On 7 May 2020, the PRA issued a statement in which it is alleviating pressure on firms by setting all Pillar 2A requirements as a nominal amount, instead of a percentage of total Risk Weighted Assets (RWAs). As well as avoiding an absolute increase in Pillar 2A capital requirements in the current stress, this reduces Pillar 2A, as well as the threshold at which firms are subject to maximum distributable amount (MDA) restrictions, as a share of a firm’s RWAs in the capital stack if RWAs increase.

The PRA will set Pillar 2A as a nominal amount in the 2020 and 2021 Supervisory Review and Evaluation Processes (SREPs).
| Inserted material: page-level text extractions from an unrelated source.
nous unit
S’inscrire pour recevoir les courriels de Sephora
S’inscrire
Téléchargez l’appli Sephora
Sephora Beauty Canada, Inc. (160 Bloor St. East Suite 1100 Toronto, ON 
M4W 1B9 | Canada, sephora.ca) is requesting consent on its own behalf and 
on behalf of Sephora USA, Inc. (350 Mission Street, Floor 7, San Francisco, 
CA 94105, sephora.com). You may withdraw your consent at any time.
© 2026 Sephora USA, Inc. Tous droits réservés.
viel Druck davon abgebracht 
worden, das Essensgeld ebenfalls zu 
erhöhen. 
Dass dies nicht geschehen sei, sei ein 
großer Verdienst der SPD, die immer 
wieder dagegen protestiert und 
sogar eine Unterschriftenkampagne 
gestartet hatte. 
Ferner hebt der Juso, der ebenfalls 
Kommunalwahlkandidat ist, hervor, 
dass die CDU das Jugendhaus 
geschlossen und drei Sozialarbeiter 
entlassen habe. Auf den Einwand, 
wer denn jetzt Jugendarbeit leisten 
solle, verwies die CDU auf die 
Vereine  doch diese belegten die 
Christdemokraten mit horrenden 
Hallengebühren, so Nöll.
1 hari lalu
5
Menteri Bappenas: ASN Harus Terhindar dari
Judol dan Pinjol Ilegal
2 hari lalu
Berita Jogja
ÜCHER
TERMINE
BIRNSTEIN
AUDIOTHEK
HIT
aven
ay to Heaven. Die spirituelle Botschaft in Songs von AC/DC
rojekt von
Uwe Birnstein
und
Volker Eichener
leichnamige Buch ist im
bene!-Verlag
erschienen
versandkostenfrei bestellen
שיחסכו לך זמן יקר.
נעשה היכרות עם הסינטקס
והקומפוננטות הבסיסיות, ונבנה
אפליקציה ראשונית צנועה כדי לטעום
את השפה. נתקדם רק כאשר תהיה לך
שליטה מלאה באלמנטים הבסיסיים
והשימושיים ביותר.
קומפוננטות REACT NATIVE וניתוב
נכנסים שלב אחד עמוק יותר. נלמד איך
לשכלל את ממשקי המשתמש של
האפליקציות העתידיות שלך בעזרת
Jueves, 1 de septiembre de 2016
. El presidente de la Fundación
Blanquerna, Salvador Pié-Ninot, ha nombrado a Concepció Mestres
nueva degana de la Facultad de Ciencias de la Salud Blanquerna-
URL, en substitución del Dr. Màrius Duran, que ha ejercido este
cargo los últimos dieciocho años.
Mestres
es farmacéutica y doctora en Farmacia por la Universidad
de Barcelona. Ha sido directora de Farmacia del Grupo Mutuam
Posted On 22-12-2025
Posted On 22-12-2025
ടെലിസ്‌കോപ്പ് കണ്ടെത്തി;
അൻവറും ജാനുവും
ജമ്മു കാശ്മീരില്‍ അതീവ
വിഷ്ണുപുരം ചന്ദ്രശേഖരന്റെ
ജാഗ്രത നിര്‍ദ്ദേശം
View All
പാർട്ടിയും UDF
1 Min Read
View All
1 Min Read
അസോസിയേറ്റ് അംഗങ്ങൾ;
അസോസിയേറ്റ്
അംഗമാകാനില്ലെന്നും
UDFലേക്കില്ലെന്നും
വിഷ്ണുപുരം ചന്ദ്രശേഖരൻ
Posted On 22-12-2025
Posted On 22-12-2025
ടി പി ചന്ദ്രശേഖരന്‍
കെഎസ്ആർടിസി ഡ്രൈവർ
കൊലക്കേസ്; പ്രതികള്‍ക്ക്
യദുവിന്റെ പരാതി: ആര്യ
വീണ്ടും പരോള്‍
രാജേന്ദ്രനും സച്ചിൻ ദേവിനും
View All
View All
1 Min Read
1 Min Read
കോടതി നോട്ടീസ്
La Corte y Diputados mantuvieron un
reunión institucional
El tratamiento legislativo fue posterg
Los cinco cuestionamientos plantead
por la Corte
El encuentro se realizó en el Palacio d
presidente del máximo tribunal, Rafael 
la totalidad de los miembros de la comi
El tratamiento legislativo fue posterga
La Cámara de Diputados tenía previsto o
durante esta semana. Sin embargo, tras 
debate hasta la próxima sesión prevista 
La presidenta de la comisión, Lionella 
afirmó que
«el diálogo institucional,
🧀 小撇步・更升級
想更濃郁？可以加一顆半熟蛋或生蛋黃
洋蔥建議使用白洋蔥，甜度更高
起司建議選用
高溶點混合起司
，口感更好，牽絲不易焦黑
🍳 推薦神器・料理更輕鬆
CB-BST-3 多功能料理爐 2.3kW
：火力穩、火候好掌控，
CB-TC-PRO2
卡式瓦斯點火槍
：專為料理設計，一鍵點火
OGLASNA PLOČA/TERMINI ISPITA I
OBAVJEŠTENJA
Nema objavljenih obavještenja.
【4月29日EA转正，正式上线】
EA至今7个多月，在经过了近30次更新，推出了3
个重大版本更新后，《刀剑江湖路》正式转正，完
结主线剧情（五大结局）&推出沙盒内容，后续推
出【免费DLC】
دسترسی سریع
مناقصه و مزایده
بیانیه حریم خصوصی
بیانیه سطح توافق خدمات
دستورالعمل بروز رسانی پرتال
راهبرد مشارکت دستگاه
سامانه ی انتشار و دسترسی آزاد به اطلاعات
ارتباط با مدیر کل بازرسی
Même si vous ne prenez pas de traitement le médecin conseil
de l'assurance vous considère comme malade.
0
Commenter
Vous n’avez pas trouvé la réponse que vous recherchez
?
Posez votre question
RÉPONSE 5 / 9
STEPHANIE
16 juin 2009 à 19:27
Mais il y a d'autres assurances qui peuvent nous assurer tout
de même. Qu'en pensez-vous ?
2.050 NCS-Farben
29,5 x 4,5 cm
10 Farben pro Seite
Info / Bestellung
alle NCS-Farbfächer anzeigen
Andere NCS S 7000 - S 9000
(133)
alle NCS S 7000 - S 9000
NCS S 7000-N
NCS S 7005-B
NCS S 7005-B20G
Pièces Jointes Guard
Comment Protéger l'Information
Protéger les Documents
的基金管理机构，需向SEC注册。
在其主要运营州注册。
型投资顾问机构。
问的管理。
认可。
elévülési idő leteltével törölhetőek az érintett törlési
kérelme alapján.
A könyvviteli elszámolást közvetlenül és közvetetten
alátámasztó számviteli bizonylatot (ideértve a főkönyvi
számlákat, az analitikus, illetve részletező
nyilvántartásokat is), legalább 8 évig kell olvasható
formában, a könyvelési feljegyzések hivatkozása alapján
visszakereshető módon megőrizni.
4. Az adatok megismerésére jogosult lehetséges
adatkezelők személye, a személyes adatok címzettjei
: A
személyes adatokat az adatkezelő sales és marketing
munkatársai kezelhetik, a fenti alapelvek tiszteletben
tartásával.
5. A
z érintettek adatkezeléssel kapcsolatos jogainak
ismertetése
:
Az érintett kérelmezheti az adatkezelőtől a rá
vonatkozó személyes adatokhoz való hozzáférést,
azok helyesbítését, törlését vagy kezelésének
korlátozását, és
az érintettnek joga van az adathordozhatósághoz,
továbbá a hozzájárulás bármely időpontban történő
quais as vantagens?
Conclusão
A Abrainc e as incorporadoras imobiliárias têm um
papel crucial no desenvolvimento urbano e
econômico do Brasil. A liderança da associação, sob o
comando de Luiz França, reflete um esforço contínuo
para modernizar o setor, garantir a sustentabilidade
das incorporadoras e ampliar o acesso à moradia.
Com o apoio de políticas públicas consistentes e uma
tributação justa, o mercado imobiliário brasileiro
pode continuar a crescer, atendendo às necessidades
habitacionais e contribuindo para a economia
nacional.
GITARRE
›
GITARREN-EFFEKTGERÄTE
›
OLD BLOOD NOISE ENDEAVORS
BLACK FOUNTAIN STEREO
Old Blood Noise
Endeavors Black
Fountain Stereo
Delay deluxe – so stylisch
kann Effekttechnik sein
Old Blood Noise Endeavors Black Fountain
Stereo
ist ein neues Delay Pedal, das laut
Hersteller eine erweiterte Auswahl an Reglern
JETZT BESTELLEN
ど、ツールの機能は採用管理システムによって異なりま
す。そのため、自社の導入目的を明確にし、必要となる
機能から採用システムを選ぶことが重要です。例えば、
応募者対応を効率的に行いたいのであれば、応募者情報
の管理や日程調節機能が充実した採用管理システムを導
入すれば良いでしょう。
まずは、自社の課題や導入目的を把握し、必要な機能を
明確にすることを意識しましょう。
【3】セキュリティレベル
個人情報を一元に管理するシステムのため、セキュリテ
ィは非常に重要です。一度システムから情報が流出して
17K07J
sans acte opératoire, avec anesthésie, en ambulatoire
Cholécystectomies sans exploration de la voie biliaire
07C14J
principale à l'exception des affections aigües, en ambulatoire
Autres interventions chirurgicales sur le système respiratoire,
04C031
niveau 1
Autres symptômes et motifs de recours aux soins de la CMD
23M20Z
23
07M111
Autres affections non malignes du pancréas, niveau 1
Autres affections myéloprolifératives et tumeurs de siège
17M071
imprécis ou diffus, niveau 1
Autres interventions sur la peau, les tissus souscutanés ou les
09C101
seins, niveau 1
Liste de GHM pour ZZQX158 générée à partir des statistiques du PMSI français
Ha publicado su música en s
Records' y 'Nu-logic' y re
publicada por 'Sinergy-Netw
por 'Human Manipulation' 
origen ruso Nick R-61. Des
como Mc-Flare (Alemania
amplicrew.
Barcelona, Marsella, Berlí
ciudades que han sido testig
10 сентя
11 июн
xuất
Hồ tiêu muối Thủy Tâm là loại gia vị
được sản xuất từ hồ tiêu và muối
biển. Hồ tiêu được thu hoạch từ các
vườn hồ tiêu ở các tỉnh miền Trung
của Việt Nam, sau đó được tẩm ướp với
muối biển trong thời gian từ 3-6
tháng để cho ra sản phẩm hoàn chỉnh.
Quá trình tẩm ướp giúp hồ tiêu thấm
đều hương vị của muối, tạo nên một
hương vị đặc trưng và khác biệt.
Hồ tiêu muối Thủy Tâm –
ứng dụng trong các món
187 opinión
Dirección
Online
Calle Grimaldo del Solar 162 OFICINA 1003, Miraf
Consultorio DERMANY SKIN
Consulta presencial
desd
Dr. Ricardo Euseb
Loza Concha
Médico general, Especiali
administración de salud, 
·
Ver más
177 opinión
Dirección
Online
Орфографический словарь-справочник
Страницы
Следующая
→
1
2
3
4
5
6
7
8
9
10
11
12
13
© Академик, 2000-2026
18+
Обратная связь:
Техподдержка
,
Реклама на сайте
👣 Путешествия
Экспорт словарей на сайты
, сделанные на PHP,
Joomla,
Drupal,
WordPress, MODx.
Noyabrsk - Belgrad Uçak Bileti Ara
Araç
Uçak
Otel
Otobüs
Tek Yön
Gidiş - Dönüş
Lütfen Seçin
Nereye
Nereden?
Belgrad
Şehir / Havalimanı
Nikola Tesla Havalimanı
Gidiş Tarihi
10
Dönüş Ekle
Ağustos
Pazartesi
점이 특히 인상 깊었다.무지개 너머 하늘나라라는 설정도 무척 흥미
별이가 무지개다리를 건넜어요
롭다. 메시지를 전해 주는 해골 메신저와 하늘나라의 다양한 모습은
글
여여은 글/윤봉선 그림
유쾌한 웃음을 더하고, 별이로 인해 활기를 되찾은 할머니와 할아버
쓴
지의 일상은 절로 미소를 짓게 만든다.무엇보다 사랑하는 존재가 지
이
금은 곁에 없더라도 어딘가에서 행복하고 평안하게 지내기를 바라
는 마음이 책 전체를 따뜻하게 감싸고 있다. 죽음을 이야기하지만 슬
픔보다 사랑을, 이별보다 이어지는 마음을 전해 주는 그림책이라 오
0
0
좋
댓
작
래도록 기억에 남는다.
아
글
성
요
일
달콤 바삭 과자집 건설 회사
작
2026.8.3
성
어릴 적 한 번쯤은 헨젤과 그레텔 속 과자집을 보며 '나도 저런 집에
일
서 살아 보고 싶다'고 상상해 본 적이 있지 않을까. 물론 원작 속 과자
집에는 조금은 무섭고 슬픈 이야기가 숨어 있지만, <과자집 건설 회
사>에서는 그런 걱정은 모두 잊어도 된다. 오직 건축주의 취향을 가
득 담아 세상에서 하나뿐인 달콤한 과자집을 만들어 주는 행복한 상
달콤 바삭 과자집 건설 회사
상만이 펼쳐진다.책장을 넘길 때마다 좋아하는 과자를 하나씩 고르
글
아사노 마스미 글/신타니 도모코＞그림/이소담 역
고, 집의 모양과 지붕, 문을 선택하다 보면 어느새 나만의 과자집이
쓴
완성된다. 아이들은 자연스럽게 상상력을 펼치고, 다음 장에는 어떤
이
Firms with a SREP in 2020 don’t need to apply for a variation to their Pillar 2A requirements.

The PRA invites all firms who do not have a SREP assessment due in 2020 to apply for a conversion of their current Pillar 2A requirement into a nominal amount using RWAs as of end-December 2019. This change is voluntary, subject to supervisory agreement, and would apply until the firm’s next regularly-scheduled SREP. Where the PRA judges that RWAs are a more accurate reflection of a firm’s risks between assessments, it may reject the application.

The PRA requests that those firms that wish to apply for this variation use the Voluntary Requirement application form attached as Annex 1 to the statement.